Major luxury corporations' performances are deteriorating more and more. While the economic downturn in China, which has led the global luxury market, has been pointed out as a major cause, there are assessments that the growth trend of the luxury industry itself has effectively reached its limit.
The Wall Street Journal (WSJ) analyzed the reasons for the sharp decline in luxury corporations' sales in an article titled 'Luxury brands get hit by a change in atmosphere' on the 27th (local time), noting that despite not being a serious economic recession, the luxury industry is facing significant structural changes rather than a temporary downturn.
Previously, Louis Vuitton Moët Hennessy (LVMH), the world's largest luxury company, announced on the 24th that its operating profit for the first half of the year was approximately 9 billion euros (about 15 trillion won), a 15% decrease compared to the same period last year. Sales also fell 4% year-on-year to 39.8 billion euros (about 64 trillion won), due to continued poor performance from key brands such as Louis Vuitton and Christian Dior.
LVMH pointed to a decrease in Chinese consumption as the cause of its poor performance. With a sharp drop in luxury consumption within China and Chinese tourists who had taken advantage of the yen's depreciation to purchase luxury goods in Japan facing difficulties in currency arbitrage shopping, overall demand has significantly declined. Moncler, which announced its performance on the same day, also reported a 1% decrease in sales in the second quarter compared to the previous year due to similar factors.
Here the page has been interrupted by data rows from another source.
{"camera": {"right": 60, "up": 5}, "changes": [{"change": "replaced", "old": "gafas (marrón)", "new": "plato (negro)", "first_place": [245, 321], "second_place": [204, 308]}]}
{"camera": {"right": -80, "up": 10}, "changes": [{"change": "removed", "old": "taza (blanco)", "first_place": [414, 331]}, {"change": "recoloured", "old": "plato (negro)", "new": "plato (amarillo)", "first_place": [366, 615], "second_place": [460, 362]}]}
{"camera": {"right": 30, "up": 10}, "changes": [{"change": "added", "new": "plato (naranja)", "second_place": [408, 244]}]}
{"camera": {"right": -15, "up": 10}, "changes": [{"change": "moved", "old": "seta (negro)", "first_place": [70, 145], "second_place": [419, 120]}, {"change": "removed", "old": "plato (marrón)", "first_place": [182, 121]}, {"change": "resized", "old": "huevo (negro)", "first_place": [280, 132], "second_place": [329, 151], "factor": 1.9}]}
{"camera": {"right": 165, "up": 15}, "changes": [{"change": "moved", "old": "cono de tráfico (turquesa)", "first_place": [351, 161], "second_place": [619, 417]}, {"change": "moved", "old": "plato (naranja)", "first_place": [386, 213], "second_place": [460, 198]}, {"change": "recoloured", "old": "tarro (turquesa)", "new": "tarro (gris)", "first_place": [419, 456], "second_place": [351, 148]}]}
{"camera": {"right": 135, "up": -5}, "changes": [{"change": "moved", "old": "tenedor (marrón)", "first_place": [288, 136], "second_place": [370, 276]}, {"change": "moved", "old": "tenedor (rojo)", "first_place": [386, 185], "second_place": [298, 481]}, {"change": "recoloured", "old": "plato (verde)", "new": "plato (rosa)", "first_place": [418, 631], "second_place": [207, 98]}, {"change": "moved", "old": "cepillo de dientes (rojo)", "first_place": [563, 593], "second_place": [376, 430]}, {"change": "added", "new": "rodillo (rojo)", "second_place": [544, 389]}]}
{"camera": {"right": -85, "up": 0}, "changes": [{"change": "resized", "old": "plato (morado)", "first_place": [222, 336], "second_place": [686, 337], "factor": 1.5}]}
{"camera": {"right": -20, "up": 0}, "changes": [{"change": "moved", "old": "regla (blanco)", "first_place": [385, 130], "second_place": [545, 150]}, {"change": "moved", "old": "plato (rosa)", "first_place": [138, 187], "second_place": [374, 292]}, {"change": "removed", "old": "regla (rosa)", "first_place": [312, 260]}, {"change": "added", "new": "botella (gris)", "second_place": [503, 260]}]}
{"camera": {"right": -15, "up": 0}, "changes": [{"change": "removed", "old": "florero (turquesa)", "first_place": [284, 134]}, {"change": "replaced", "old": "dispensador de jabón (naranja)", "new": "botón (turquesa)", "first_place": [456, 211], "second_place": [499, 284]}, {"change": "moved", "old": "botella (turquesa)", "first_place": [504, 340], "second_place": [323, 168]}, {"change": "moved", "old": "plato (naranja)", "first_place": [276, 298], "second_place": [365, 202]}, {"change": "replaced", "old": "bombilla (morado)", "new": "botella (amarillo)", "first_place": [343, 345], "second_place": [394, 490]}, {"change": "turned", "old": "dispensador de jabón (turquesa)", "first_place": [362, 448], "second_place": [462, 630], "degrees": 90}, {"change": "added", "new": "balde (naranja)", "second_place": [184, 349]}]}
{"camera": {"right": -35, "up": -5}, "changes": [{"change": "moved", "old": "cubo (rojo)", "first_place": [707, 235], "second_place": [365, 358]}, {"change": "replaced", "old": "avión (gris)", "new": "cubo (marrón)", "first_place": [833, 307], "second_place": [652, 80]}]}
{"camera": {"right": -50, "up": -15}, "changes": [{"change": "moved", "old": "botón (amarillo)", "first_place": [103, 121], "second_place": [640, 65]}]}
WSJ noted, "Given the record consumption of luxury goods during the pandemic, it may currently be a period for consumers to digest that consumption," while also pointing out that "the prices of bags had risen excessively at that time, and consumers are now turning their wallets to areas of consumption that offer 'value for money.'" This suggests that in recent years, luxury corporations have begun to face consumer backlash as they excessively increased prices for fashion and leather products.
The representative brand of LVMH, Louis Vuitton's Alma BB monogram bag, sold for 1.67 million won in March 2020, during the early stages of the pandemic, but the current price has reached 2.68 million won. The price increase rate over five years exceeds 60%.
WSJ pointed out that the reason luxury jewelry corporations continue to experience growth is that, unlike fashion and leather product corporations, they have refrained from price increases. Richemont, the parent company of Cartier, stated that jewelry sales increased by 11% in the April to June period compared to the previous year. WSJ reported, "Demand for Richemont's lower-priced product lines remains strong," adding that "'aspirational shoppers' who have moved away from brands like Gucci are still visiting Cartier stores."
There are also claims that excessive price increases by luxury corporations have led to backlash from MZ generation, the future consumer group. Last year, Generation Z's luxury consumption decreased by 7%, amounting to $5.7 billion (about 8 trillion won). They are beginning to feel disillusioned with luxury as they encounter issues related to labor exploitation and price distortion in the luxury industry through social media.
Interest in luxury items on social media, which has facilitated luxury consumption, is also decreasing. Consulting firm Bain & Company stated, "The increase in the number of people following luxury brand accounts on social media has stagnated," and predicted that engagement with luxury brand accounts this year would decrease by 40% compared to 2020. WSJ reported, "The appearance of vintage dresses on the red carpet is a sign of a shift in luxury consumption trends."
The investment industry has voiced evaluations that the growth trend of the luxury market has already waned. UBS, which analyzes major European luxury corporations, stated, "We have been waiting for recovery over the past two years, but now questions about the long-term growth itself are increasing." Global investment bank Bernstein also expected that luxury industry sales would effectively stagnate this year.
WSJ said, "The luxury industry has traditionally grown at double the rate of global economic growth, but last year was the weakest since the 2008 financial crisis, and this trend is continuing this year." It continued, "Since the industry's size has already increased by 50% from 10 years ago, it will not be easy for capable new designers to sustain high-speed growth targeting Generation Z as before."